(Page images with their extracted text)
────────

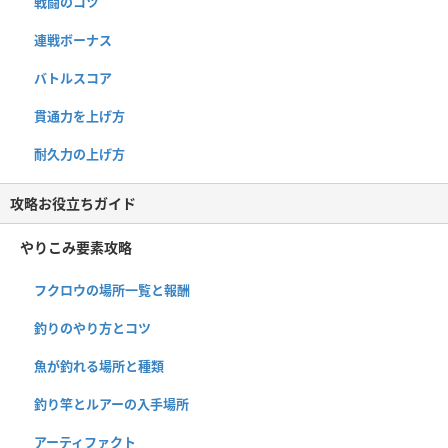
戦闘のコツ
連戦ボーナス
バトルスコア
貫通力を上げ方
耐久力の上げ方
攻略お役立ちガイド
やりこみ要素攻略
フクロウの場所一覧と報酬
釣りのやり方とコツ
魚が釣れる場所と種類
釣り竿とルアーの入手場所
アーティファクト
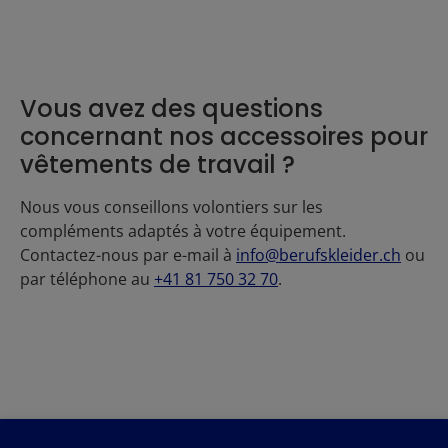
Vous avez des questions
concernant nos accessoires pour
vêtements de travail ?
Nous vous conseillons volontiers sur les
compléments adaptés à votre équipement.
Contactez-nous par e-mail à
info@berufskleider.ch
ou
par téléphone au
+41 81 750 32 70
.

────────

To do: Extract the text from all of the lines above word for word, leaving the pictures out of your answer.

Exercise answer:
戦闘のコツ
連戦ボーナス
バトルスコア
貫通力を上げ方
耐久力の上げ方
攻略お役立ちガイド
やりこみ要素攻略
フクロウの場所一覧と報酬
釣りのやり方とコツ
魚が釣れる場所と種類
釣り竿とルアーの入手場所
アーティファクト
Vous avez des questions
concernant nos accessoires pour
vêtements de travail ?
Nous vous conseillons volontiers sur les
compléments adaptés à votre équipement.
Contactez-nous par e-mail à
info@berufskleider.ch
ou
par téléphone au
+41 81 750 32 70
.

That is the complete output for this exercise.